Puis, tout en plaçant ostensiblement son revolver dans la poche de sa vareuse, elle ajouta avec un aimable sourire que tempérait l’éclat sombre de son regard:
– La correction de votre attitude et de votre langage, en me rassurant entièrement… me permet donc de vous entendre en tout repos… Parlez, monsieur, je vous écoute.
Judex reprenait:
– Négligeant tous les détails et toutes les circonstances qui, depuis un certain temps, nous ont mis en conflit tous les deux, je ne veux m’occuper que de la question qui nous intéresse présentement, c’est-à-dire le rachat de Favraut. D’abord, pourquoi m’avez-vous enlevé le banquier? Pour vous faire épouser par lui… et vous emparer de sa fortune… après vous être débarrassée de sa fille et de son petit-fils. Ne protestez pas!… Je vous ai prévenue que je vous dirais des choses désagréables. Mieux vaut commencer par là… et nous en débarrasser tout de suite, afin d’éviter un malentendu qui pourrait compromettre le résultat de nos négociations… Écoutez-moi donc jusqu’au bout, je vous en prie; et je vous garantis que vous n’aurez pas à vous en repentir.
Diana, de plus en plus intriguée par le tour que prenait cette singulière causerie, fit d’une voix sourde:
– Continuez…
Judex, impassible, déclarait:
– Votre plan, désormais, ne peut plus réussir.

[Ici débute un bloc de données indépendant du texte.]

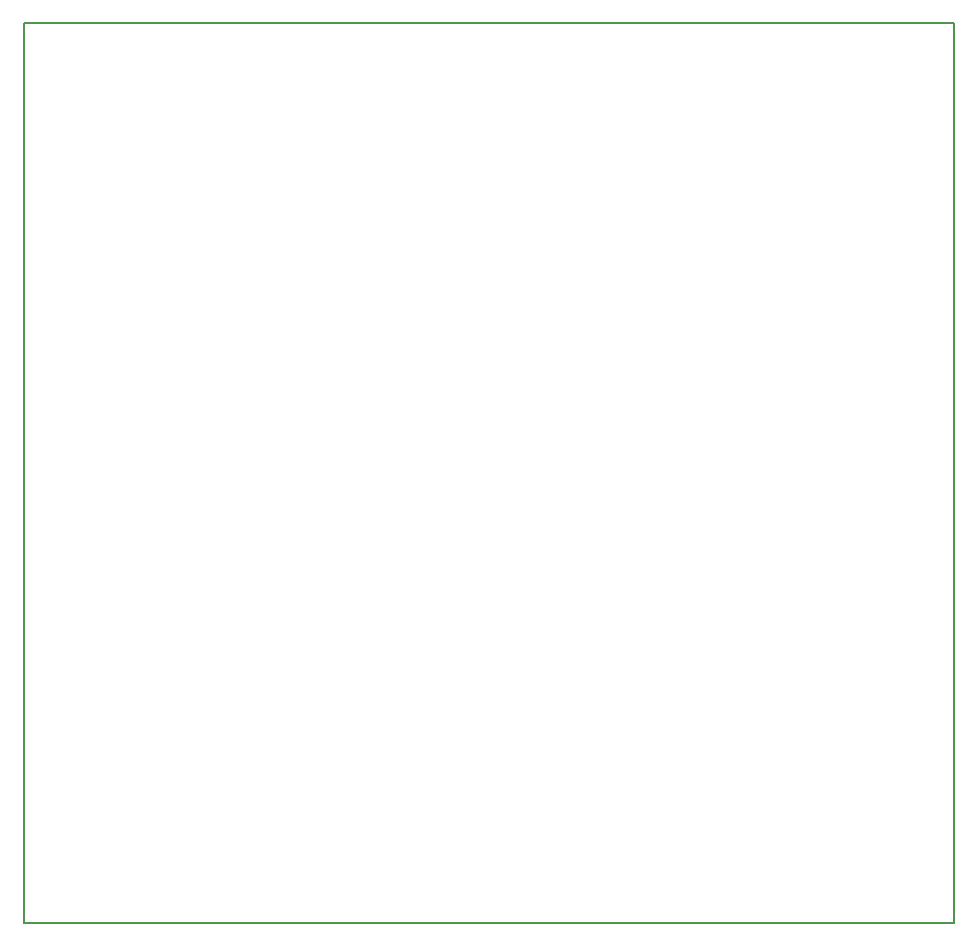
<source format=gbr>
%TF.GenerationSoftware,KiCad,Pcbnew,(6.0.5-0)*%
%TF.CreationDate,2023-12-07T08:40:20-07:00*%
%TF.ProjectId,sega-800-0374,73656761-2d38-4303-902d-303337342e6b,rev?*%
%TF.SameCoordinates,Original*%
%TF.FileFunction,Profile,NP*%
%FSLAX46Y46*%
G04 Gerber Fmt 4.6, Leading zero omitted, Abs format (unit mm)*
G04 Created by KiCad (PCBNEW (6.0.5-0)) date 2023-12-07 08:40:20*
%MOMM*%
%LPD*%
G01*
G04 APERTURE LIST*
%TA.AperFunction,Profile*%
%ADD10C,0.200000*%
%TD*%
G04 APERTURE END LIST*
D10*
X69191500Y-61214000D02*
X147931500Y-61214000D01*
X147931500Y-61214000D02*
X147931500Y-137414000D01*
X147931500Y-137414000D02*
X69191500Y-137414000D01*
X69191500Y-137414000D02*
X69191500Y-61214000D01*
M02*

</source>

– Vous croyez? ponctuait Diana.
– J’en suis sûr. Pour en arriver à vos fins, et vous l’avez admirablement compris, vous avez résolu de supprimer Jacqueline Aubry et son fils… non pas seulement parce que vous voulez vous emparer de leur part d’héritage, mais encore et surtout parce qu’ils sont devenus des témoins gênants, et parfaitement capables, en révélant à Favraut toute votre conduite, de vous perdre à ses yeux et de démolir à jamais l’échafaudage que vous avez si habilement construit. Grâce à un heureux concours d’événements sur lesquels je ne veux pas m’attarder, vous n’avez pas réussi à exécuter cette partie si importante de votre programme… Ce soir, vous avez encore une fois échoué… et vous échouerez toujours… Quand je devrais ne pas rentrer vivant à la villa de Trémeuse…
– Vous n’avez rien à craindre de moi, affirmait Diana, très avide de lire entièrement dans le jeu de son partenaire.
Judex ripostait:
– Tant mieux pour moi, pour vous et pour tous! Je résume… Vous devez donc renoncer à vous emparer des millions de Favraut… et même à le faire reparaître sur la scène du monde… et cela autant dans votre intérêt que dans le sien. Car aussitôt qu’il voudra réclamer ses droits… sa fille se dressera entre lui et vous. Et tandis que lui m’accusera de l’avoir séquestré, Jacqueline vous accusera d’avoir voulu vous débarrasser d’elle et de son fils. Nous avons donc intérêt, vous autant que moi, à ce que Favraut reste dans sa tombe. Somme toute, il n’y a que vous, Moralès et moi, qui sachions qu’il est vivant. Car je suppose que vous n’avez pas été assez imprudente pour mettre les gens que vous avez employés entièrement dans la confidence de son aventure.
– Certes! Mais il y a sa fille.
– Je m’en charge!…
– Cependant…
Et Judex, auquel il répugnait de mentir, même à une criminelle de l’envergure de Diana, fit sur un ton agacé:
– Je vous répète que je m’en charge. Vous voyez donc bien que tout peut très bien s’arranger… au mieux de nos intérêts devenus communs.
– Peut-être! cédait peu à peu l’aventurière qui semblait vivement impressionnée par les arguments de son adversaire.
Celui-ci achevait:
– Qu’allez-vous faire de Favraut? Il va être extrêmement embarrassant. Il vous sera sinon impossible, mais tout au moins extrêmement difficile de l’isoler entièrement… Tôt ou tard, ou il vous échappera ou on le découvrira. Tandis qu’avec moi… rien à craindre… je vous garantis que cette fois, je prendrai de telles précautions que nul, pas même vous, ne pourra pénétrer jusqu’à lui. Rendez-moi donc votre prisonnier, je vous le répète, autant pour votre sécurité que pour la mienne.